The accumulation of IgM in the skin can occur at the same time as accumulation of IgM in the myelin sheath.9 Previous studies have hypothesized that CM may be related to peripheral neuropathy, with symptoms of paresthesia of the legs and detection of anti–myelin-associated glycoprotein (MAG) antibodies.10 However, in our patient there were no neurological symptoms and test for anti-MAG antibodies was not performed.

In conclusion, we present a 78-year-old male with WM who developed linear and serpiginous purpura on abdomen.
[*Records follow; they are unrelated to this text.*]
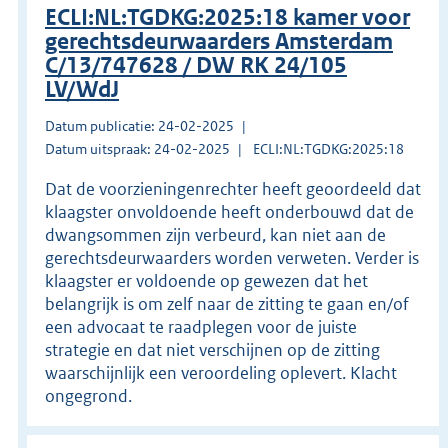
ECLI:NL:TGDKG:2025:18 kamer voor
gerechtsdeurwaarders Amsterdam
C/13/747628 / DW RK 24/105
LV/WdJ
Datum publicatie: 24-02-2025
Datum uitspraak: 24-02-2025
ECLI:NL:TGDKG:2025:18
Dat de voorzieningenrechter heeft geoordeeld dat
klaagster onvoldoende heeft onderbouwd dat de
dwangsommen zijn verbeurd, kan niet aan de
gerechtsdeurwaarders worden verweten. Verder is
klaagster er voldoende op gewezen dat het
belangrijk is om zelf naar de zitting te gaan en/of
een advocaat te raadplegen voor de juiste
strategie en dat niet verschijnen op de zitting
waarschijnlijk een veroordeling oplevert. Klacht
ongegrond.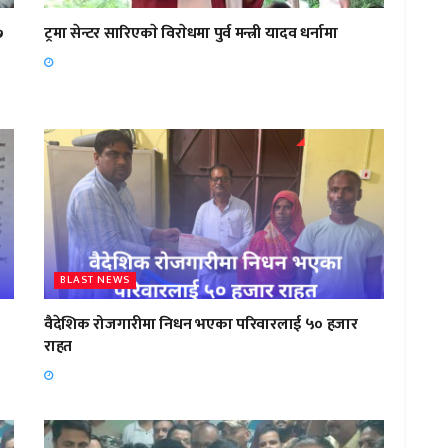
७
ट्रमा सेन्टर सारिएकाे विराेधमा पुर्व मन्त्री यादव धर्नामा
BLAST NEWS
वैदेशिक रोजगारीमा निधन भएका परिवारलाई ५० हजार
राहत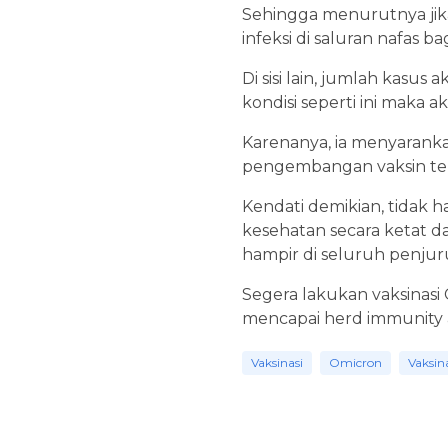
Sehingga menurutnya ji
infeksi di saluran nafas b
Di sisi lain, jumlah kasu
kondisi seperti ini maka
Karenanya, ia menyarank
pengembangan vaksin ter
Kendati demikian, tidak 
kesehatan secara ketat d
hampir di seluruh penjur
Segera lakukan vaksinasi 
mencapai herd immunity 
Vaksinasi
Omicron
Vaksin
Serpiginous purpura along blood vessel territories has different causes such as vessel lumen occlusion by hyperviscosity syndrome, hypercoagulable state or malignant cells, or a wide range of conditions with small to medium vessel vasculitis. However, cutaneous macroglobulinosis should always be considered in patients with WM. In our patient, histopathology and special stains have demonstrated IgM deposition in the vessel lumen and vessel wall, leading to the diagnosis of cutaneous macroglobulinosis presenting as vasculopathy and vasculitis.

Consent Statement

Written informed consent was provided by the patient to have the case details and any accompanying images published. Institutional approval was not required to publish the case details.

Funding

Division of Dermatology, Faculty of Medicine, Ramathibodi Hospital, Mahidol University, Bangkok, Thailand.

Disclosure

The authors report no conflicts of interest in this work.